Bus: Cheapest mode of transit. Flix Bus and Mega Bus are good. Remember, if you have a lot of gear, you’ll have to grab pricey taxis to get to venues. I’ve also fu**** my back carrying gear for 10 blocks. While affordable, buses take logistical planning and inhibit freedom.

Train: not a great option unless you have a sugar daddy giving you cash. Pricey transit.

BlaBla Car: Quality app for hopping in peoples’ cars and getting cheap rides city to city. This takes some logistical planning time but not much. As a driver you can also pick up people and make gas money. The downside is you’re reliant on others to get to gigs on time. Europeans generally aren’t flakey.

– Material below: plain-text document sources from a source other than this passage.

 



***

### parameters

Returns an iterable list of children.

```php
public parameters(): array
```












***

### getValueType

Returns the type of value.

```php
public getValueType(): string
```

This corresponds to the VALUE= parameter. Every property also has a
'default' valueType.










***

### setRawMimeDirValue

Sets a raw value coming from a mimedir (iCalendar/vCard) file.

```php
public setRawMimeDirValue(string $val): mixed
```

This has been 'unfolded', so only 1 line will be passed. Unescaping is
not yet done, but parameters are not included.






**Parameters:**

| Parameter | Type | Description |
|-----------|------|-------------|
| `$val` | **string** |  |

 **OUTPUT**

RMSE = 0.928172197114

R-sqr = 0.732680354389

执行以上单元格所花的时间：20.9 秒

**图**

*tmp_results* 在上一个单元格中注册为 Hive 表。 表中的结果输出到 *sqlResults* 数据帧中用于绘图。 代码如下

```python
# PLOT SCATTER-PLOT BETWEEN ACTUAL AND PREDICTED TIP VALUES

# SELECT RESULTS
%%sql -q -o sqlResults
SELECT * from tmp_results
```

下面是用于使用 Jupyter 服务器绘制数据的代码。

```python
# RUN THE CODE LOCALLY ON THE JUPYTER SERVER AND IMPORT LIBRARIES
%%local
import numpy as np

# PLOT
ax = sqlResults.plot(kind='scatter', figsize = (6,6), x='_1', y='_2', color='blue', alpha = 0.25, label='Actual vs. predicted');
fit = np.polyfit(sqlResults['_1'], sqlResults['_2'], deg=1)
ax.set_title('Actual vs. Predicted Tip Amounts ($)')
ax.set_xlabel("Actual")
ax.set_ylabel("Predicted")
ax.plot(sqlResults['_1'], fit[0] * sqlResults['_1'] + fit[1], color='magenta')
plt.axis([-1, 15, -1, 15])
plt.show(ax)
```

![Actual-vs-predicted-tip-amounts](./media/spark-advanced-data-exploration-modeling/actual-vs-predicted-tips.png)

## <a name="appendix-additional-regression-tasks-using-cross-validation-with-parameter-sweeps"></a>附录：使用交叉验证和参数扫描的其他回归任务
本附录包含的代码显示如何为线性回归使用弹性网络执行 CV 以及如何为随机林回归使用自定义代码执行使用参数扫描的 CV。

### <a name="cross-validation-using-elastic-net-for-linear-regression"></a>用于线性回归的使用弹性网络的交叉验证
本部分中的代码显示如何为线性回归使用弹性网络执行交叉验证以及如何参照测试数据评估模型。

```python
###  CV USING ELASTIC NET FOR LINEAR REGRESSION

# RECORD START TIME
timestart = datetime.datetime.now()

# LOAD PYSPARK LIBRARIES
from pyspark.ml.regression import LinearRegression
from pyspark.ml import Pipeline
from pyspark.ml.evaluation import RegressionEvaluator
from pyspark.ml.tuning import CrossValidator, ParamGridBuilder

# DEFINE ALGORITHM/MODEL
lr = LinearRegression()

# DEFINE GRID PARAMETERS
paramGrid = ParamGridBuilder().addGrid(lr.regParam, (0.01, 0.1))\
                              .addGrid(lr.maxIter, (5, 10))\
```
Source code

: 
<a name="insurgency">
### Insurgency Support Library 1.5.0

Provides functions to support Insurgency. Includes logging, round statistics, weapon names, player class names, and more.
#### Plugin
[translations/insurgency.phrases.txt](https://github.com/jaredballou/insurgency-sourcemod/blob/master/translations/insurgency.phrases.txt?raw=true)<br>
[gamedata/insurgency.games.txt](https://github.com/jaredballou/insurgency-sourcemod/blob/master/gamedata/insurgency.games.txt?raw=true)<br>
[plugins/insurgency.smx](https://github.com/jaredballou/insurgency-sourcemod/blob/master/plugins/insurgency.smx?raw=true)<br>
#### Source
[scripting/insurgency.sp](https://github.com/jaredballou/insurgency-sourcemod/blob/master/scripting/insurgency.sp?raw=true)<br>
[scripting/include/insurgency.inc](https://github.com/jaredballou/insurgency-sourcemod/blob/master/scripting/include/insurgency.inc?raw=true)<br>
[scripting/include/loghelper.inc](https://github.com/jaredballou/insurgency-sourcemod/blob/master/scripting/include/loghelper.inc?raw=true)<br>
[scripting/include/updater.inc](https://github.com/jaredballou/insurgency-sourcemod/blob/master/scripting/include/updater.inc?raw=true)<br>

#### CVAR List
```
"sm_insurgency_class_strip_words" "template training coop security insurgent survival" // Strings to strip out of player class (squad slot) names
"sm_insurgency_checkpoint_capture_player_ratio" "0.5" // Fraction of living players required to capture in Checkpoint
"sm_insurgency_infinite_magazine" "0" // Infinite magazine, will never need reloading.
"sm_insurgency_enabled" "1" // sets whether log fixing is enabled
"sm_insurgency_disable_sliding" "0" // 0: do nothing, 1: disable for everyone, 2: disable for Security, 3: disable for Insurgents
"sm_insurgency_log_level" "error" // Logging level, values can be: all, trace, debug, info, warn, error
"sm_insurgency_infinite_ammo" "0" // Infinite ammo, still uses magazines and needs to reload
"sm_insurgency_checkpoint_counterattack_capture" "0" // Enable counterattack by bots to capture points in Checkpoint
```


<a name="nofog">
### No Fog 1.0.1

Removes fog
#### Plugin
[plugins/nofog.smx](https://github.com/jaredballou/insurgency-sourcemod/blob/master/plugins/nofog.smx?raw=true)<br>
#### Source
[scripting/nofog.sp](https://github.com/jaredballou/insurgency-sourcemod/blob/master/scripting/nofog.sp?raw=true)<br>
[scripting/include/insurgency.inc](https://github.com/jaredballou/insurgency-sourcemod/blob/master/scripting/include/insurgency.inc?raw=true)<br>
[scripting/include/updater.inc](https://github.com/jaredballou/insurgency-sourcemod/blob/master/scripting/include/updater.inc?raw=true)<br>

Your friends and allies will make your Euro tours enjoyable for years to come. Take care of them and offer to show them around when they travel to your town. Keep a list of everyone you meet on the road in an excel sheet. Columns should include name, city, email, what you talked about, etc. I even keep a “legend status” column ranging from 1-3. “3’s” are power legends who bought a record and expressed full genuine interest in the show. This way you can personally email super fans next time thru.

I have one tab for friends/fans and one for industry contacts. It’s a little bit extra work, but this grid is the single most important database you’ll ever have and will keep you alive on future tours.

Booking contacts spreadsheet

Ideally, you’ll want an ally band or songwriter in every town, someone in your genre who works hard and has good songs. You can share bills, knowledge, and databases. You can help each other in respective weak/strong markets and ideally play with them when you’re in town.

Have a great tour. Remember, it’s all about the long slow burn. Each tour builds on the next. Stay in the game, persevere, and don’t get discouraged. We all have crappy shows no matter what continent we’re on. European soil is something you’ll want to nurture and grow. It will be there for you for years to come. Take care of the people, respect the foreign customs, and play great shows. The loyalty of these countries will keep you coming back for years to come.